§ **TEXT SEGMENT**
=== Section Start ===
I suppose this second technique (using different function names) could be used everywhere in the Python API. So, I would have

CircleThroughThreePoints(p1, p2, p3)
CircleCenterRadius(p, r)
CircleTangentThreeCurves(c1, c2, c3)

But the names look unpleasantly verbose (I don't like abbreviations), and inventing all of them will be quite a challenge, because the library has thousands of functions.

Low Priorities:
Effort (on my part) -- I don't care if I have to write a lot of code.
Performance

High Priorities:
Ease of use/understanding for callers (many will be programming newbies).
Easy for me to write good documentation.
Simplicity -- avoid the need for advanced concepts in caller's code.

I'm sure I'm not the first person who ever wished for signature-based overloading in Python. What work-arounds do people typically use?
=== Section End ===
§ **ENTRIES SHOWN**
=== Section Start ===
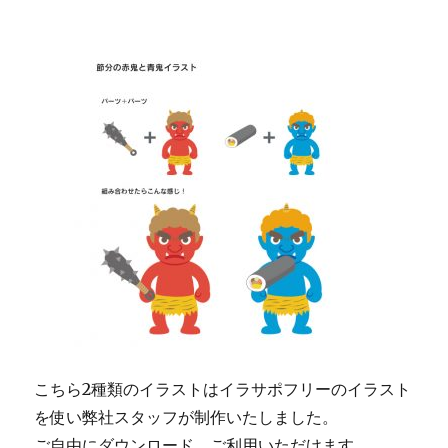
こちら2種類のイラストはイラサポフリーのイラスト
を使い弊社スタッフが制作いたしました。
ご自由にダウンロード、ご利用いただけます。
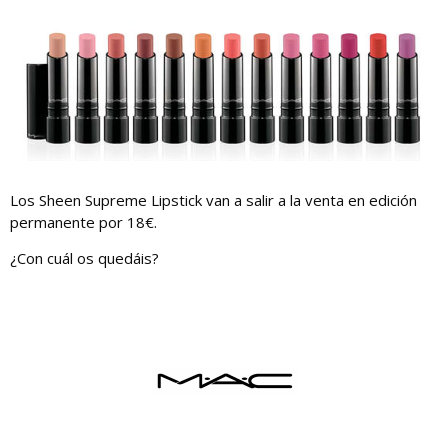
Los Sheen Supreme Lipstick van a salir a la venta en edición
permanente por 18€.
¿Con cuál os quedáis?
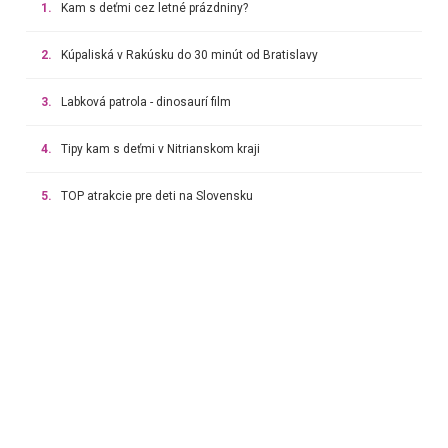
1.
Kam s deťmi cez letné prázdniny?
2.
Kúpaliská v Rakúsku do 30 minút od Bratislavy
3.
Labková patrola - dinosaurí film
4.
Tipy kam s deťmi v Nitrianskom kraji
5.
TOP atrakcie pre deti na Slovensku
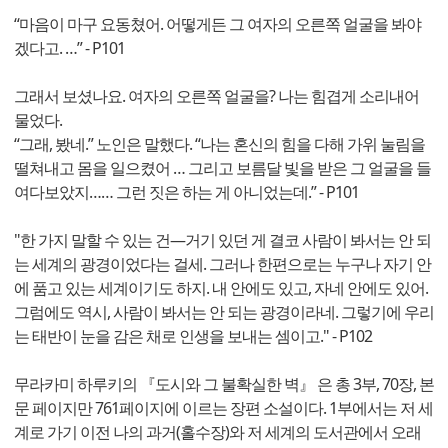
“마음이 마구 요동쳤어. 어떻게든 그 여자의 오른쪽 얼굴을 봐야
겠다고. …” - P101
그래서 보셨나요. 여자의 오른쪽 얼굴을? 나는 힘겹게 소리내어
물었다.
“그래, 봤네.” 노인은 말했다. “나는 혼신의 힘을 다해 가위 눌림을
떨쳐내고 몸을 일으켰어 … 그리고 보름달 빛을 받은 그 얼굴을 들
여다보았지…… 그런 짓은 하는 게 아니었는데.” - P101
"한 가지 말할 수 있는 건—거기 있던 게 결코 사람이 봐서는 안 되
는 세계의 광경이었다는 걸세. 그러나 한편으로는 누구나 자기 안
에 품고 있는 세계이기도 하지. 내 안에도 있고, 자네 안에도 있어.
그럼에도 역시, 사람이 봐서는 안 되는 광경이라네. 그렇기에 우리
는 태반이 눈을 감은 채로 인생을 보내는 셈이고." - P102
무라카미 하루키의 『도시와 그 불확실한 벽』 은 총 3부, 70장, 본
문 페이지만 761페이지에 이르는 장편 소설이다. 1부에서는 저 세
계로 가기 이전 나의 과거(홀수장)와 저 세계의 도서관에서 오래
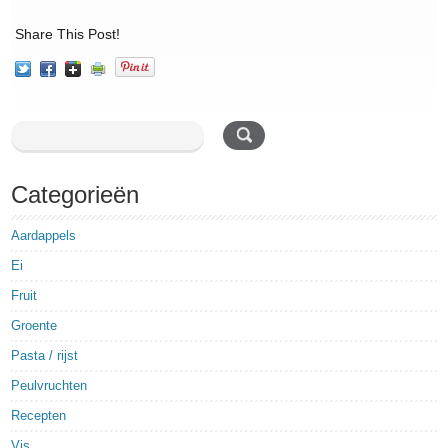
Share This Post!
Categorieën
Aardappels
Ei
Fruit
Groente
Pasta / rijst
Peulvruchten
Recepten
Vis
=== Section End ===
§ **TASKS TO COMPLETE**
#1 In the post on Python overloading, why does the writer expect that inventing all the function names would be hard?
#2 From the post on Python overloading, copy word for word the part that opens with the words containing "CircleThroughThreePoints(p1, p2, p3)" and closes with "be programming newbies).".

§ **EXERCISE RESPONSES**
#1 The library has thousands of functions.

#2
CircleThroughThreePoints(p1, p2, p3)
CircleCenterRadius(p, r)
CircleTangentThreeCurves(c1, c2, c3)

But the names look unpleasantly verbose (I don't like abbreviations), and inventing all of them will be quite a challenge, because the library has thousands of functions.

Low Priorities:
Effort (on my part) -- I don't care if I have to write a lot of code.
Performance

High Priorities:
Ease of use/understanding for callers (many will be programming newbies).